My Time As A Cripple
(*deep voice* Rated R. not really.)

Starring:

Me playing "Me"
Left Leggus playing "The foot that was curious what Me's butt looked like while falling down stairs"

"You'll laugh, you'll cry, you'll scowl, you'll wake up hungover without getting to have the fun night before. Entertainment for the whole family!" -Famous critic also known as Famous Critic


Something interesting I learned this week: an surgeon is legally bound to autograph a patient's extremity to be operated on as part of the pre-op procedures. The doctor then mysteriously disappears and the patient is wheeled from the pre-op room in to the OR. Enter the anesthesiologist, who must then verify the surgeon's initials are already on the said extremity before allowing the surgeon to operate. Then comes the fun part.

And there I was thinking that Dr. Bacon was being funny, but no.
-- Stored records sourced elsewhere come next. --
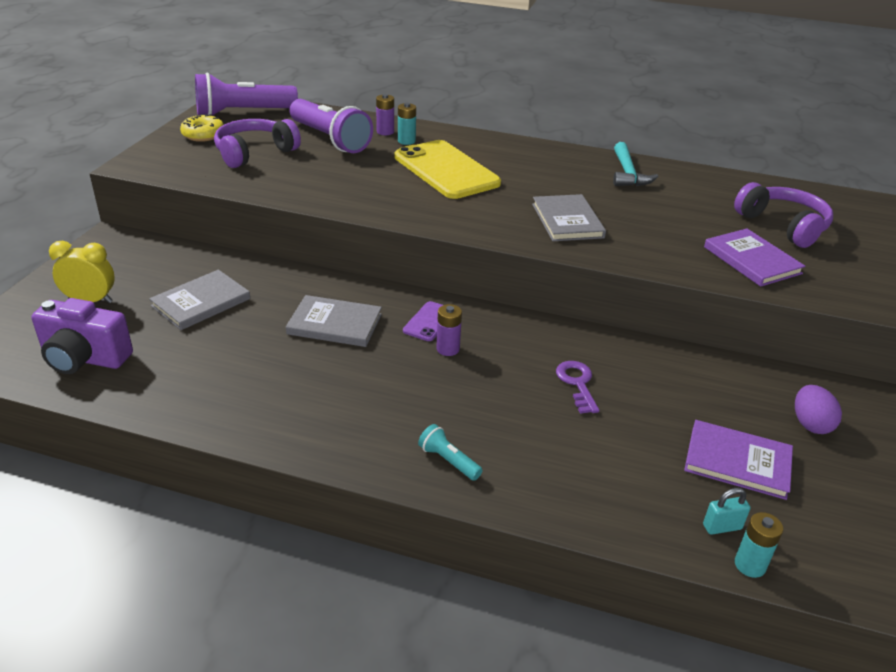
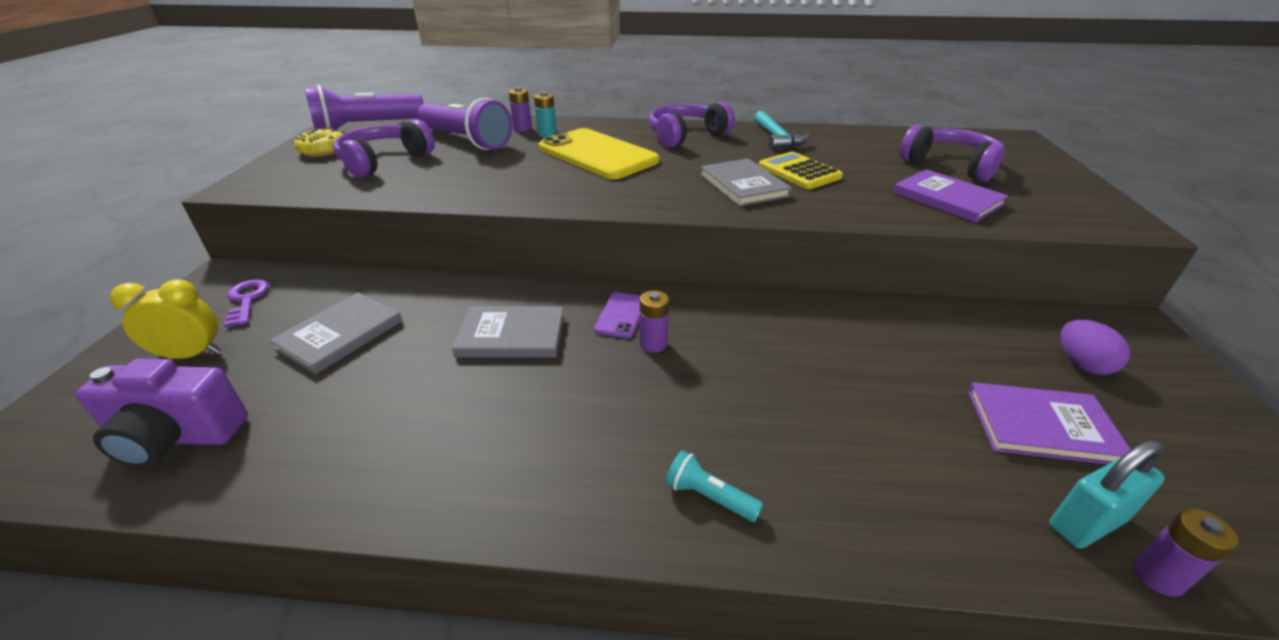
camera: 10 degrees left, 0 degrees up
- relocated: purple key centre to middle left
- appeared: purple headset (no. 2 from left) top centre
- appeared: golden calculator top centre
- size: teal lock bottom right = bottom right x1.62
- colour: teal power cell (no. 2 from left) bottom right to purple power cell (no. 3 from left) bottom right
Does anyone know the technical term for "being deathly afraid of stairs"? I'd like to put it on my impressive resume.

Tuesday, June 24, 2008

Testing one two three

"We're at the end of the universe, right at the edge of knowledge itself, and you're busy... blogging!" -Doctor Who

It's been a long time since I've blogged here at good old Blogspot. I've never really been satisfied with my own blogging, really. It may have something to do with my incapacitating inability to truly express myself, coming from years of habitually repressing emotions. Or maybe it's just that I'm too lazy to think of witty things to say. It's a toss-up...

In light of this, I have decided to take a fresh start and begin a new blog, which is why we're all gathered here together. (The old blog: clicky! ) Although not many people will read this, at least it's a Blog, right? This is not the place where I'll record the daily dull comings and goings of the person I like to call "me," but rather this will be a place of what I'm sure will be random absurd musings more often than not. Of things like this past [overly long] sentence that probably don't really even make sense and may not be grammatically correct. You get the drift.